Starting with the line containing "напольный электрокотел + панель" and going on through the line containing "защита от перегрева;", return the lines of the data below exactly, and only those.

Stored data entries:
=-=-=
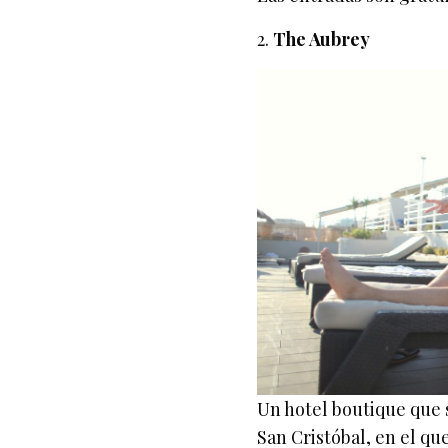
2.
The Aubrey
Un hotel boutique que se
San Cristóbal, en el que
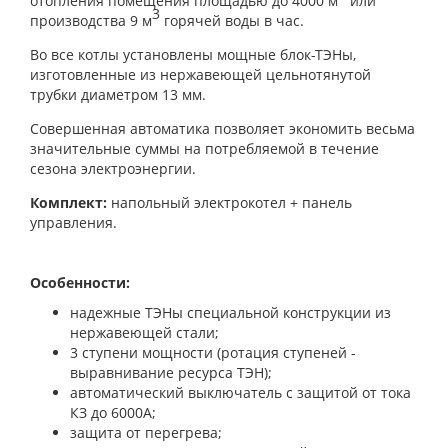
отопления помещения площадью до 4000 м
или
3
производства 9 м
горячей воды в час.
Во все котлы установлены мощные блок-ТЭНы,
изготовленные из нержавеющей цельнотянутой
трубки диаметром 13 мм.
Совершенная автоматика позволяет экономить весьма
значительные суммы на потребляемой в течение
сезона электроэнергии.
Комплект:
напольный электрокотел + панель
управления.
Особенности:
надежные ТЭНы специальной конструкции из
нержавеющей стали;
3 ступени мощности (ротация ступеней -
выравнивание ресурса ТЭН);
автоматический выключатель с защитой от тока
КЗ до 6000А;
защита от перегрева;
=-=-=
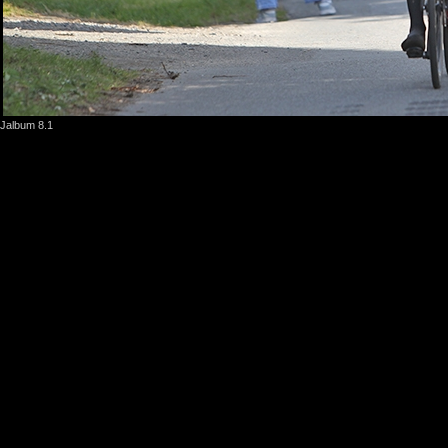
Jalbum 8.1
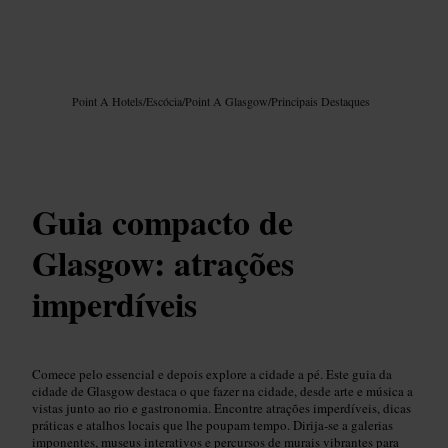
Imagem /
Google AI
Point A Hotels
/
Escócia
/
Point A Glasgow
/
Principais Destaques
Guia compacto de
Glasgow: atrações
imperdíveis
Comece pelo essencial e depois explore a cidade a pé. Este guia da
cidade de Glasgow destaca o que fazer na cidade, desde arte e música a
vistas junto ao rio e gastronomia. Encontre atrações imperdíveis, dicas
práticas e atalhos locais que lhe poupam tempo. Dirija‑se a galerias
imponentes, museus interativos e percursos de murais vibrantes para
=-=-=
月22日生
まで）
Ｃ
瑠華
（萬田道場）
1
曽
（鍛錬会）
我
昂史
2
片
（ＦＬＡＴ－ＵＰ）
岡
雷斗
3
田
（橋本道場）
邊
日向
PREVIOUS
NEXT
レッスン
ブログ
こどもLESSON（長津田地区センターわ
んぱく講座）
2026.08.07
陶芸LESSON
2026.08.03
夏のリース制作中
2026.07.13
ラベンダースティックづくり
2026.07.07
=-=-=
# Answer to the problem:
напольный электрокотел + панель
управления.
Особенности:
надежные ТЭНы специальной конструкции из
нержавеющей стали;
3 ступени мощности (ротация ступеней -
выравнивание ресурса ТЭН);
автоматический выключатель с защитой от тока
КЗ до 6000А;
защита от перегрева;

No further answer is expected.